According to the Examiner, the president’s first news conference indicated that the executive branch is concerned they won’t meet the previously negotiated deadline to make a complete withdrawal from the Middle East country.
“It’s going to be hard to meet the May 1 deadline. Just in terms of tactical reasons, it’s hard to get those troops out,” Biden said, seeming to be warming reporters up to the idea that the withdrawal could take months, if not into next year.
“I can’t picture that being the case,” Biden said. “But it is not my intention to stay there for a long time, but the question is, how and on what circumstances.”
According to the Examiner, the current administration has been backlogged with the logistics of pulling 2,500-plus U.S. troops, 5,000 NATO and partner troops, as well as 13,000 American contractors from Afghanistan.
“We’ve been meeting with our allies, those other nations that have NATO allies who have troops in Afghanistan as well, and if we leave, we’re going to do so in a safe and orderly way,” he said.
Biden’s decision to pull the troops at all could be considered ill-advised, at best. When word spread that NATO and the United States would be withdrawing, the Taliban issued a statement saying that it would again begin to terrorize U.S. forces as soon as possible.
“If someone ignores the Doha agreement and seeks excuses to continue the war and extend the occupation, then the mujahid nation of Afghanistan can courageously defend the values, the soil, the country, and their rights same as they have before, as proven in history,” Taliban spokesman Zabihullah Mujahid said in a statement.
head of U.S. Special Operations Command Army Gen.
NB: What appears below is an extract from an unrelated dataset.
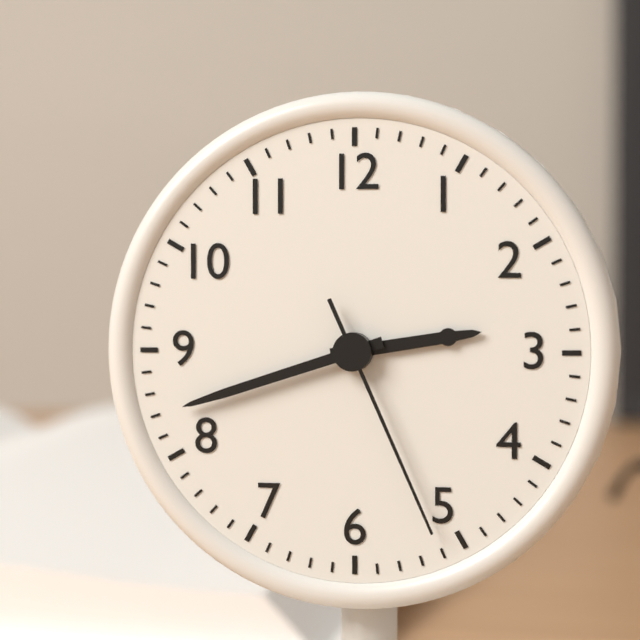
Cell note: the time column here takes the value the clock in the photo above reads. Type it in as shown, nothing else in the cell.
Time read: 2:42:26
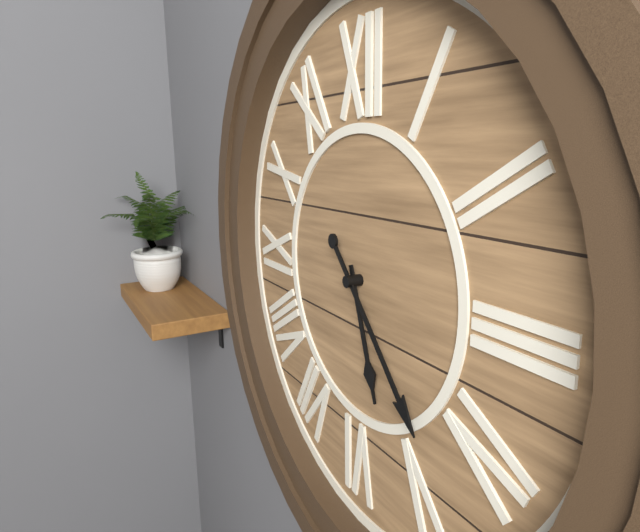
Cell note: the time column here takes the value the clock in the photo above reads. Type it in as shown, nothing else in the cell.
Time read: 5:23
Richard Clarke told the Senate Armed Services Committee that the Afghan military is still in critical need of U.S. help to fend off the Taliban.
“It’s clear that the Taliban have not upheld what they said they would do and reduce the violence,” Clarke testified referencing an agreement made with the Trump administration. “While progress has been made … the capabilities that the U.S. provides for the Afghans to be able to combat the Taliban and other threats that reside in Afghanistan are critical to their success.”